TASK BRIEF >>
Return the lines from the beginning of the records below through the line containing "затем без проблем перешли к", both included, as a JSON list of strings with one string per line and blank lines left out.

EXERCISE DATA >>
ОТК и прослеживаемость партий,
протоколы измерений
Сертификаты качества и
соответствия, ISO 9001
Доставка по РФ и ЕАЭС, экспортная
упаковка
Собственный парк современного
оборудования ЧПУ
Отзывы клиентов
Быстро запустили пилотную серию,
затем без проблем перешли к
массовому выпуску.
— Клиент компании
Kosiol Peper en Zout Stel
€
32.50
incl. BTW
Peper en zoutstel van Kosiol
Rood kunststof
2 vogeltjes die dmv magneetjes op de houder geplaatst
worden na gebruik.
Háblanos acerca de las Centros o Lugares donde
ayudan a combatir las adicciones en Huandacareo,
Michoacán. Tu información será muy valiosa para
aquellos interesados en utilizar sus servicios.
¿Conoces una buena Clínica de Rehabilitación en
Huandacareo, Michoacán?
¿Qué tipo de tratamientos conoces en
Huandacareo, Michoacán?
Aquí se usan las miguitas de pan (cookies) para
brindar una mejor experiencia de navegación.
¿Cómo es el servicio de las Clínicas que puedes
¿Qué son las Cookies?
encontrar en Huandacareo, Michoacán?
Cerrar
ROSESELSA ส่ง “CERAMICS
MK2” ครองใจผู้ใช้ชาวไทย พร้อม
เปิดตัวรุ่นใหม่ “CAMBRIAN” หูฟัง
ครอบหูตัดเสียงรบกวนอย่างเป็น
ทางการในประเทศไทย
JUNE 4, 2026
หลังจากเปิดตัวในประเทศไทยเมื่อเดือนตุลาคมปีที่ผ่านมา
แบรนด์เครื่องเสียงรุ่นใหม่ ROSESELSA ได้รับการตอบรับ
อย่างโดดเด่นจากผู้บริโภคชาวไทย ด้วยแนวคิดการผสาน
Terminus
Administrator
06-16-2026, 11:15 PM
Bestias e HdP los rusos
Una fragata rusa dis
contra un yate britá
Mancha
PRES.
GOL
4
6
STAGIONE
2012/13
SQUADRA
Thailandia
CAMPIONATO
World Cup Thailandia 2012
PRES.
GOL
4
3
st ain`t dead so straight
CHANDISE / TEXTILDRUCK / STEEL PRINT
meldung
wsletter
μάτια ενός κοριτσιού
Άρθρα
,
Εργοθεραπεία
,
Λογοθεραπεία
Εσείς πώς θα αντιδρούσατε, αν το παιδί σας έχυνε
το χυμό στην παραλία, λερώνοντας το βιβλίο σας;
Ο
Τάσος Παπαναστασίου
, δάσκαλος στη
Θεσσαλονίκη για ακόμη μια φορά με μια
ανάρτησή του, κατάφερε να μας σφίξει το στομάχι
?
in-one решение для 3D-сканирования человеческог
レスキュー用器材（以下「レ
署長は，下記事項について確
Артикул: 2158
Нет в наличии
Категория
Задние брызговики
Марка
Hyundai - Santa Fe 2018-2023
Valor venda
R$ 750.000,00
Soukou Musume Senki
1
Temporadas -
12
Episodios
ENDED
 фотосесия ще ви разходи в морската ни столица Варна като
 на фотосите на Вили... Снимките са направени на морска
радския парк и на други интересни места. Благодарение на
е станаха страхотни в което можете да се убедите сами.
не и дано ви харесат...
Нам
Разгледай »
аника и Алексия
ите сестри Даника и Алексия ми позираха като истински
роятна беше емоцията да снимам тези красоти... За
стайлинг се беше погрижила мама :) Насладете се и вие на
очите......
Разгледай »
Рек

OUTPUT OF THE TASK >>
[
  "ОТК и прослеживаемость партий,",
  "протоколы измерений",
  "Сертификаты качества и",
  "соответствия, ISO 9001",
  "Доставка по РФ и ЕАЭС, экспортная",
  "упаковка",
  "Собственный парк современного",
  "оборудования ЧПУ",
  "Отзывы клиентов",
  "Быстро запустили пилотную серию,",
  "затем без проблем перешли к"
]